Exploring Telford

The Railways of Telford

railways
Site contents © Richard Foxcroft 1996-2002

Coalport to Buildwas Junction

The Severn Valley Railway

The Severn Valley Railway used to run from Bewdley to Shrewsbury, and the section from Bewdley to Bridgnorth is still a steam railway, running through some beautiful countryside. West of Bridgnorth the lines have been lifted. Update 2011: It is no longer true, as I originally wrote, that The map shows a road or track, but the landowners have posted notices threatening death, damnation and boiling in oil to anyone foolhardy enough to dare to walk along them: the trackbed is now a permissive path open to pedestrians, cyclists and equestrians and part of a National Cycle Route. Whether my comment that I think (it) remarkably mean of them. It seems most improbable that many tourists would attempt the seven mile walk, knowing that the walk back would follow, and the farmers surely have no damage to fear from a few serious walkers. It would have done them no harm to allow a courtesy path had any influence on the matter I rather doubt: but let me be as keen to applaud the change of heart as I was to condemn the original position.

The line approaches Telford at Coalport Station, and runs along the south bank of the Severn to Ironbridge Power Station, where the massive cooling towers block it pretty solidly. This is the site of Buildwas Junction and the start of the line to Much Wenlock and Church Stretton, of which various bridges and stations remain visible. Past there, it crosses the Much Wenlock road next to Buildwas Abbey, and there are traces of embankments and the occasional bridge in the fields all the way to Shrewsbury.

Coalport Bridge to Buildwas Junction

The line enters modern Telford at Coalport. One of the most interesting features is Coalport West (or Coalport and Jackfield?) station, which has been very sympathetically converted to a house, leaving the ballast of the permanent way and the platforms intact.

Photo 1 | Photo 2

The line, now a popular footpath, runs through trees, and via a brick bridge over a lane off the road down to the Boat Inn and the War Memorial Bridge, to a point where it meets the road. Beyond here there has been a major landslip, and whereas the road used to go down to the right and the railway carry straight on, the old road is now a cul-de-sac and the through road, repaired in the worst place with wooden slats chained together, follows the line of the railway.

At Jackfield Tile Museum, most of the buildings have their backs to the road, which used to be the railway. The other end of the old road leads down to the museum car park. Here there was a level crossing, the house adjacent still being called Crossing House. There is no station at Jackfield on the 1924 map, but it would be odd to pass through the community without one, and Crossing House, clearly old (look at the chimney) although its walls have been newly rendered, looks as though it might originally have been one.

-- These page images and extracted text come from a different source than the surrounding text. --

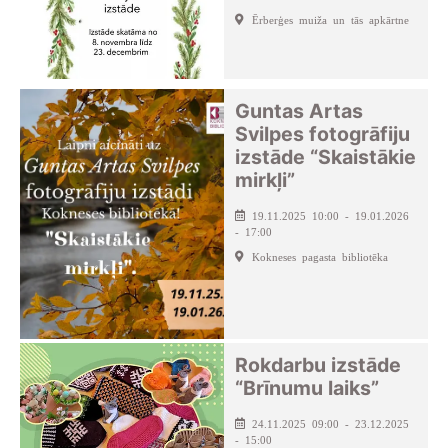
Ērberģes muiža un tās apkārtne
Guntas Artas
Svilpes fotogrāfiju
izstāde “Skaistākie
mirkļi”
19.11.2025 10:00 - 19.01.2026
- 17:00
Kokneses pagasta bibliotēka
Rokdarbu izstāde
“Brīnumu laiks”
24.11.2025 09:00 - 23.12.2025
- 15:00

Continuing, with the railway now to the right of the road, past a left turn to Broseley, you come shortly to another level crossing. This time, the gates are intact. 2010 - Also, behind the other gate, four bits of track and a signal have been placed to indicate to tourists what used to be there. Roughly, that is - they are not aligned with ground level! The railway embankment, and a metal bridge, can be seen in the trees to the left of the road, reaching a station above the Free Bridge. It continues as a pathway through the trees until it reaches the former Ironbridge Station and yard, now a car park. But the Station Hotel, of typically railway purplish bricks, still stands.

At the end of the iron bridge the rails can still be seen in the roadway. This is one of several places where the level crossing gates still remained when I came to Shropshire in 1979, although they are gone now.

The railway continues as a footpath, under a bridge which carried a (cable?) railway straight up the side of the hill. It keeps close to the river and at one point runs on a fine brick viaduct (best seen from the wharfage, across the river), until its way is blocked by the enormous cooling towers of Ironbridge Power Station.

Dave Cromarty tells me that

the approximate alignment of the SVR line is still in use between the end of the [railway bridge over the road] and the the Wenlock road at Buildwas Jn, for the power station traffic. This is worked on an mgr basis with the incoming trains running past the bunkers, loco running round at (approximately) Buildwas Jn, and then running back through the bunkers at 0.5 mph in the Lightmoor direction, to unload.